* [Records provided]
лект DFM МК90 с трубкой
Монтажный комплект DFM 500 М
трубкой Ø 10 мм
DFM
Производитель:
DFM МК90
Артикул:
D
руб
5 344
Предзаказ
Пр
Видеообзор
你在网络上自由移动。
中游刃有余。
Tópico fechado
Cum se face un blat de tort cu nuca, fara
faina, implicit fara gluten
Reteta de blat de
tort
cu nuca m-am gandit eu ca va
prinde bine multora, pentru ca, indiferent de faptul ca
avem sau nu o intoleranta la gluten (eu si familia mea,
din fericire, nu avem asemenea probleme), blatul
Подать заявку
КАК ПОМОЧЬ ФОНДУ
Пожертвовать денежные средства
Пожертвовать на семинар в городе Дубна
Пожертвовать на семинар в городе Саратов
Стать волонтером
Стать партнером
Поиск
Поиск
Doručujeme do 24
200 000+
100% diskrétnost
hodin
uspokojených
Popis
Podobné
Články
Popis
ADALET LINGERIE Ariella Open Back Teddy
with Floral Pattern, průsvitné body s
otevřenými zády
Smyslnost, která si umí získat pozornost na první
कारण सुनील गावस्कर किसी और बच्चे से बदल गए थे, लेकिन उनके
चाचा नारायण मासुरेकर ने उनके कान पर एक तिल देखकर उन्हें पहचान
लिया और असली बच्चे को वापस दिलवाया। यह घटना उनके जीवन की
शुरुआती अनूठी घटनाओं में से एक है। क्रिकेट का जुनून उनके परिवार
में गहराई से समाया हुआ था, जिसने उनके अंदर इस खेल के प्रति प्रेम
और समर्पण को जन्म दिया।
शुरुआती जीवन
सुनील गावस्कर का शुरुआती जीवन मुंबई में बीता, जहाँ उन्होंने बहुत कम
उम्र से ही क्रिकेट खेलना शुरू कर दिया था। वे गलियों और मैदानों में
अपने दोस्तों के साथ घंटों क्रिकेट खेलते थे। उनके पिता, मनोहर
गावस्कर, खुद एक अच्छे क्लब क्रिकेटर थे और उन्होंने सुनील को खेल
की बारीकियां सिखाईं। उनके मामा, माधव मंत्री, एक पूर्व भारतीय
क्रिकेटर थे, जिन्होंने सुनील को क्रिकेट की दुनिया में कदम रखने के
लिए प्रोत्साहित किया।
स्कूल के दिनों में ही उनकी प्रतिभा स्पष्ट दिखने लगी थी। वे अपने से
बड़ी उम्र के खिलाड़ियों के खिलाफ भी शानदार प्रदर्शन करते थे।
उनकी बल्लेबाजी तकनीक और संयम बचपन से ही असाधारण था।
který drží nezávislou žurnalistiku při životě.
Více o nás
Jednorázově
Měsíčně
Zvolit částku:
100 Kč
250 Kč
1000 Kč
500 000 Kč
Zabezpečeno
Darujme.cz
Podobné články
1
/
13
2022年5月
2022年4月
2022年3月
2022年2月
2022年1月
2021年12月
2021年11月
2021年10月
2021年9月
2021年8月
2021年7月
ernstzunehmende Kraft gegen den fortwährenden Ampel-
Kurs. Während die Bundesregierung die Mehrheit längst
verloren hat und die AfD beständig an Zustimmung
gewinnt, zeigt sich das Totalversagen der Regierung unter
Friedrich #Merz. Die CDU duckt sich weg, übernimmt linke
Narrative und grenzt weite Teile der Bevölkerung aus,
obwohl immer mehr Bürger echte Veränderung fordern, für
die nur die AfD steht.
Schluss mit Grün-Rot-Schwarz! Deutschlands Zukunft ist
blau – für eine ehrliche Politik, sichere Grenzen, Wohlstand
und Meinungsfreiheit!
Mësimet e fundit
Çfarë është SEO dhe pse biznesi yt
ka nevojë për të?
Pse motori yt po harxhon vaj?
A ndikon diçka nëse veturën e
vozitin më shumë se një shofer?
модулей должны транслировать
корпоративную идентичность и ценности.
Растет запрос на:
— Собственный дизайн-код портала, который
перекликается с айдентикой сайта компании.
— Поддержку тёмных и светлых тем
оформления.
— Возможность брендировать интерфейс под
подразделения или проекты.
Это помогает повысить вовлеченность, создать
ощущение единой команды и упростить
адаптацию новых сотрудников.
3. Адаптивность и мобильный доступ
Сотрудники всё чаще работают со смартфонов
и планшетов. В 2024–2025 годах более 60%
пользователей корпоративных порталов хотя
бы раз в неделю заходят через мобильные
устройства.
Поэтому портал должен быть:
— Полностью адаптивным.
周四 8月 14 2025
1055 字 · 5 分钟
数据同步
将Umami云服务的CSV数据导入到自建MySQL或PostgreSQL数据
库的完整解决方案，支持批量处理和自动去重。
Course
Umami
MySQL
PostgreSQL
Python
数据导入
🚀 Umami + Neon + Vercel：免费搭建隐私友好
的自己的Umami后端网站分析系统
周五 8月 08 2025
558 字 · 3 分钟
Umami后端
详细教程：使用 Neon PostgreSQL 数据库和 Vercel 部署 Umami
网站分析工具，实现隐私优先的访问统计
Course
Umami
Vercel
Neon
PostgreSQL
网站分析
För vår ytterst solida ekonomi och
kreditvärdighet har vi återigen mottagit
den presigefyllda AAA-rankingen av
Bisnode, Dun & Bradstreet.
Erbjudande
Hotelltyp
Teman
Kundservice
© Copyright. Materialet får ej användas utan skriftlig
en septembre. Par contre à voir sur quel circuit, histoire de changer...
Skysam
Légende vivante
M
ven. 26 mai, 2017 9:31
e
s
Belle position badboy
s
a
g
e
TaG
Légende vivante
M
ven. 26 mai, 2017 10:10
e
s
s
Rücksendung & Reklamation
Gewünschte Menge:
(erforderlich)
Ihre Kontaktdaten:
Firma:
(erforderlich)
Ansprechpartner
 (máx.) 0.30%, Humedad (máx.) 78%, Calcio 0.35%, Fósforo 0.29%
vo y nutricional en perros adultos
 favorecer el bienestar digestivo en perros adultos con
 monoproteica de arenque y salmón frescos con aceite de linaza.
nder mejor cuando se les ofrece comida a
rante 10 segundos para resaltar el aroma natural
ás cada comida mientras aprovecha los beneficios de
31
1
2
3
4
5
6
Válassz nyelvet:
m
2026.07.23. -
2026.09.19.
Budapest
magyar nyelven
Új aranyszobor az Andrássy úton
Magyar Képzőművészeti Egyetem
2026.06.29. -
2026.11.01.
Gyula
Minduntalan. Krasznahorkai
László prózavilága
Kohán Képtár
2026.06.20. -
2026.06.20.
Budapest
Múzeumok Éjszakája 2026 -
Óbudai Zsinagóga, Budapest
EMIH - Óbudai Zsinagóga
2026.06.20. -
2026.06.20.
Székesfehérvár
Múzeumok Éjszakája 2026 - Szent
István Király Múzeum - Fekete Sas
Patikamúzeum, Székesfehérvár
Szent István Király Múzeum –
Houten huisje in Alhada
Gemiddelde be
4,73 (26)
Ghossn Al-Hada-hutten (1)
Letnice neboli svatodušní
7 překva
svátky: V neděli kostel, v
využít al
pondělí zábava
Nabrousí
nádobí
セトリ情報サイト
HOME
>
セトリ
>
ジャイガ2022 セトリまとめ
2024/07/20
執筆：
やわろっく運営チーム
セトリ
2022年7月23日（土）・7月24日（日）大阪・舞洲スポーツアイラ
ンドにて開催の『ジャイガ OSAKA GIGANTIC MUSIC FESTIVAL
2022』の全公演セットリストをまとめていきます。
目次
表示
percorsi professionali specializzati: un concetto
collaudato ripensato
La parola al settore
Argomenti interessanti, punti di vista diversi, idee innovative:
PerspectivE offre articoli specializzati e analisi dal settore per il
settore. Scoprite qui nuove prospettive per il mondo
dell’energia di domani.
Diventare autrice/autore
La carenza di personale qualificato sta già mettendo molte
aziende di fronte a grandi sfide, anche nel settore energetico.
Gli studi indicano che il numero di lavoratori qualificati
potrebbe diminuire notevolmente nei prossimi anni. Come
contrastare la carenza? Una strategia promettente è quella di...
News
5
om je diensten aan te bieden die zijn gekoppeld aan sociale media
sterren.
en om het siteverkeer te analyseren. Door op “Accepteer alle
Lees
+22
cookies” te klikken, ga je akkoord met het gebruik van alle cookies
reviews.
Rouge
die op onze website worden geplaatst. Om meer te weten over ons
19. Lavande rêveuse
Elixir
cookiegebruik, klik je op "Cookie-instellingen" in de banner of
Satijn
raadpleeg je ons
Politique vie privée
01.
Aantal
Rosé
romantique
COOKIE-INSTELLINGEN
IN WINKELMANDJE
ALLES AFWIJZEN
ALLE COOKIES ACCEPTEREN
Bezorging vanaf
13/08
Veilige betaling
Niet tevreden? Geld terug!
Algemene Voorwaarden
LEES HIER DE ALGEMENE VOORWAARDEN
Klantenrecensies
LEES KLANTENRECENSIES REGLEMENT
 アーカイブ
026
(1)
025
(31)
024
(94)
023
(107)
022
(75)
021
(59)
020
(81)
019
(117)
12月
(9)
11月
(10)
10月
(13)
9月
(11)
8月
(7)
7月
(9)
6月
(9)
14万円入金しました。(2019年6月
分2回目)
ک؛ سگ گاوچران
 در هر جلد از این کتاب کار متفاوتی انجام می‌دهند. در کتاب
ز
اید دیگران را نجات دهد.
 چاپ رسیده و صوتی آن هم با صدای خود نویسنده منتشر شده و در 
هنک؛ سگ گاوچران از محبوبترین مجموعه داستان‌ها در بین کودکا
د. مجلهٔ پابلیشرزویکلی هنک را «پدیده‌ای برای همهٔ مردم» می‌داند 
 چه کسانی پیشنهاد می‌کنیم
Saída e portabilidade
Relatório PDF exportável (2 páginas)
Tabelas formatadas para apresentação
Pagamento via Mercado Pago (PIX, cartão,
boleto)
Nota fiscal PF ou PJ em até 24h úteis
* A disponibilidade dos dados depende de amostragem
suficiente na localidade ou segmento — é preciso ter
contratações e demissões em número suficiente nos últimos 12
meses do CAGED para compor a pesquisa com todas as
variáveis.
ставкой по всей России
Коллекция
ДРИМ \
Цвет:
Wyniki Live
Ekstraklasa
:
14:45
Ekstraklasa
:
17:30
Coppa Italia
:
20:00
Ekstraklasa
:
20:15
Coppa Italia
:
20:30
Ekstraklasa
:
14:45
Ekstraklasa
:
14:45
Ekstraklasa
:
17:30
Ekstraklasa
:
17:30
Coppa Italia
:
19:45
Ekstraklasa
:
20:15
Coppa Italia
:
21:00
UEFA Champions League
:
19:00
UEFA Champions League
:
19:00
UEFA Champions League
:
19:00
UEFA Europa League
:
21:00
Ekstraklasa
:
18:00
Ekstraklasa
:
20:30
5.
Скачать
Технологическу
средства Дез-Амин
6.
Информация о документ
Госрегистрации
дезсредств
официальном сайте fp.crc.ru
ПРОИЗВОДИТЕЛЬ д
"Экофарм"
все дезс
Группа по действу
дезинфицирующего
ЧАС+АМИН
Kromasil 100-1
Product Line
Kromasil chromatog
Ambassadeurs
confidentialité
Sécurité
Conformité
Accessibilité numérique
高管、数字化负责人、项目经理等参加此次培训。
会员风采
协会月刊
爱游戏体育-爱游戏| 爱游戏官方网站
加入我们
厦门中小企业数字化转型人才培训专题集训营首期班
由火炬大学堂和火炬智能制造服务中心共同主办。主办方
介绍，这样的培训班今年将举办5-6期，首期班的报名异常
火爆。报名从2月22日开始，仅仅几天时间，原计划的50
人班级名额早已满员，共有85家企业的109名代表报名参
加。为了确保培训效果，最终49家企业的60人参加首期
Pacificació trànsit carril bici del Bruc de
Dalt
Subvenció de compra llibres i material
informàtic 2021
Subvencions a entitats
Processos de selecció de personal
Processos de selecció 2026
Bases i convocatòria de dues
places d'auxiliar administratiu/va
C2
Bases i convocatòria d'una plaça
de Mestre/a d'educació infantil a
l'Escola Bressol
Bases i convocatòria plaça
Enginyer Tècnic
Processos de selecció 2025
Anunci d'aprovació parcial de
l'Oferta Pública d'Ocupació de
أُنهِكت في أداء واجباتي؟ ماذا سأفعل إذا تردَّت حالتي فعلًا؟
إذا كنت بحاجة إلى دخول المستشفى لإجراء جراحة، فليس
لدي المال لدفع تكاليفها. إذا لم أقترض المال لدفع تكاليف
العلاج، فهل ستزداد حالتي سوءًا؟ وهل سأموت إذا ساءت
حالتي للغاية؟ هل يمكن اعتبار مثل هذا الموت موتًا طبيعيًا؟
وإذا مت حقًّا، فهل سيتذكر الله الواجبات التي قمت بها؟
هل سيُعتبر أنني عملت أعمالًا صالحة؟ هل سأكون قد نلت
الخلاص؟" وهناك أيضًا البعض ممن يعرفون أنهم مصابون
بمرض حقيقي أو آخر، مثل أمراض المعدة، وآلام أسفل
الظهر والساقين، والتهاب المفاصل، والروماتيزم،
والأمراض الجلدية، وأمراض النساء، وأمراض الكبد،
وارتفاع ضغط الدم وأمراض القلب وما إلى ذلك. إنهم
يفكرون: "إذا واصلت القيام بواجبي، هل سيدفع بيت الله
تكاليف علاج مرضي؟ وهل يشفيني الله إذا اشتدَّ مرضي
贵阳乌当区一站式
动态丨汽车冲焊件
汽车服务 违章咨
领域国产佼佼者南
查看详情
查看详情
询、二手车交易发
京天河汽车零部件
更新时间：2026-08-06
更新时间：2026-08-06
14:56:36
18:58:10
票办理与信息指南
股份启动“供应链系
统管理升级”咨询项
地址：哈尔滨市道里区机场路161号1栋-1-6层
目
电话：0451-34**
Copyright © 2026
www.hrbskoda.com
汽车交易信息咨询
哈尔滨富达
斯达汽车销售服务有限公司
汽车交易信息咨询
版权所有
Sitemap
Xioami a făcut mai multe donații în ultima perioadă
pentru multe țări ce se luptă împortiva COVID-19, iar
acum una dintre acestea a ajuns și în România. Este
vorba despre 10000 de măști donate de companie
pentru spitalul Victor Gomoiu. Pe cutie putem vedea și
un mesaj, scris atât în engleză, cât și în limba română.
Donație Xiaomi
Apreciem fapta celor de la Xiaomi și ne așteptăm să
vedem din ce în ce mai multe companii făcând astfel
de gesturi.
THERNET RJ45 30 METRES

* [Exercise] Nothing but the lines from the first line of the listing above through the line holding "Пожертвовать денежные средства" should be reproduced, and each must match exactly.

* [Solved exercise]
лект DFM МК90 с трубкой
Монтажный комплект DFM 500 М
трубкой Ø 10 мм
DFM
Производитель:
DFM МК90
Артикул:
D
руб
5 344
Предзаказ
Пр
Видеообзор
你在网络上自由移动。
中游刃有余。
Tópico fechado
Cum se face un blat de tort cu nuca, fara
faina, implicit fara gluten
Reteta de blat de
tort
cu nuca m-am gandit eu ca va
prinde bine multora, pentru ca, indiferent de faptul ca
avem sau nu o intoleranta la gluten (eu si familia mea,
din fericire, nu avem asemenea probleme), blatul
Подать заявку
КАК ПОМОЧЬ ФОНДУ
Пожертвовать денежные средства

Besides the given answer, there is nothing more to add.